Will you repeat, word for word, the rows from the one containing "[219, 138, 274, 189]" up to and including the last row?

--- begin Input records ---

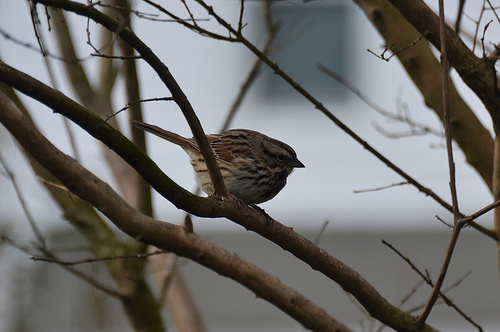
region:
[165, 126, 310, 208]
a puffy bird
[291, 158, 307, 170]
the beak of the bird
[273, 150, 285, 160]
the eye of the bird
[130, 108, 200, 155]
the tail of the bird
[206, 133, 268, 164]
the wing of the bird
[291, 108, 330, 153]
the grey sky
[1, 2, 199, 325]
the branches of the tree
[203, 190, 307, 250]
the part of branch the bird is sitting on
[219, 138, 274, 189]
the feathers of the bird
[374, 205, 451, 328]
branches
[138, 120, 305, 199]
A bird on the branch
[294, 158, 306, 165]
The beak of the bird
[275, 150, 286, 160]
The right eye of the bird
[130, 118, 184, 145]
The tail of the bird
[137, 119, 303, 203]
The bird is small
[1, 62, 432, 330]
Branches beneath the bird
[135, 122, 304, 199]
The bird has brown feathers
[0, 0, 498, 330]
A bird in a leafless tree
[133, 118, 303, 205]
The bird is sitting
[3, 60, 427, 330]
A branch below the bird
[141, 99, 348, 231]
Small brown bird on branch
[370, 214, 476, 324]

--- end Input records ---

■ Result of this task
[219, 138, 274, 189]
the feathers of the bird
[374, 205, 451, 328]
branches
[138, 120, 305, 199]
A bird on the branch
[294, 158, 306, 165]
The beak of the bird
[275, 150, 286, 160]
The right eye of the bird
[130, 118, 184, 145]
The tail of the bird
[137, 119, 303, 203]
The bird is small
[1, 62, 432, 330]
Branches beneath the bird
[135, 122, 304, 199]
The bird has brown feathers
[0, 0, 498, 330]
A bird in a leafless tree
[133, 118, 303, 205]
The bird is sitting
[3, 60, 427, 330]
A branch below the bird
[141, 99, 348, 231]
Small brown bird on branch
[370, 214, 476, 324]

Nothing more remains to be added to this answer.